Directions => Among the lines below, a stretch begins at the one with "minican 3 pro" and ends at the one with "ასევე ნაჩვენებია დაყენებული". Repeat that stretch exactly, ends included.

(Dataset entries)
┌────────

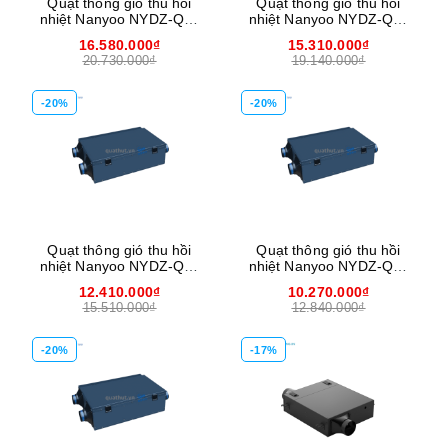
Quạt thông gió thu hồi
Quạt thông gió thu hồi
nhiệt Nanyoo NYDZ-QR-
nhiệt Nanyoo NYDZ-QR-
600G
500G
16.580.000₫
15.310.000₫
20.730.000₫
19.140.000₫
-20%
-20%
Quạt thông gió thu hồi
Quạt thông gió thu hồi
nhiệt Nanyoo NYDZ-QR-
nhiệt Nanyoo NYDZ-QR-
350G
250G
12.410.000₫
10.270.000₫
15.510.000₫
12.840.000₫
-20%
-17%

└────────
┌────────

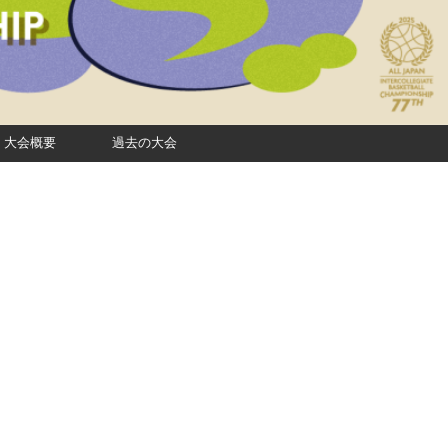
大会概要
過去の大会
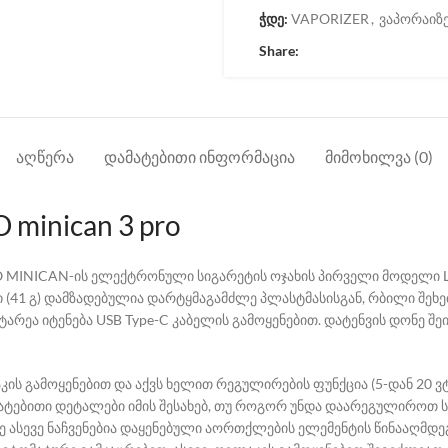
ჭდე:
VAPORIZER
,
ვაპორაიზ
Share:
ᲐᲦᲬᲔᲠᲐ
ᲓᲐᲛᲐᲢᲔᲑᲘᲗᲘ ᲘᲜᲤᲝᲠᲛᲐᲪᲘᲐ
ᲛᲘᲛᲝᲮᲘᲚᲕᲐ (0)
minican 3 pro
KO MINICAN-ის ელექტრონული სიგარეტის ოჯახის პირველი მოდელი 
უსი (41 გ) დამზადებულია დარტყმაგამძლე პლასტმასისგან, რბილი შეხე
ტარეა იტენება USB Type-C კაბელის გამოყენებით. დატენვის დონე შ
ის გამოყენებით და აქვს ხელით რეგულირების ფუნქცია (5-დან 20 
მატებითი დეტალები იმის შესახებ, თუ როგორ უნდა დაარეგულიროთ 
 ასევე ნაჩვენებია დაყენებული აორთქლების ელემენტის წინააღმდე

└────────

Task result =>
minican 3 pro
KO MINICAN-ის ელექტრონული სიგარეტის ოჯახის პირველი მოდელი 
უსი (41 გ) დამზადებულია დარტყმაგამძლე პლასტმასისგან, რბილი შეხე
ტარეა იტენება USB Type-C კაბელის გამოყენებით. დატენვის დონე შ
ის გამოყენებით და აქვს ხელით რეგულირების ფუნქცია (5-დან 20 
მატებითი დეტალები იმის შესახებ, თუ როგორ უნდა დაარეგულიროთ 
 ასევე ნაჩვენებია დაყენებული აორთქლების ელემენტის წინააღმდე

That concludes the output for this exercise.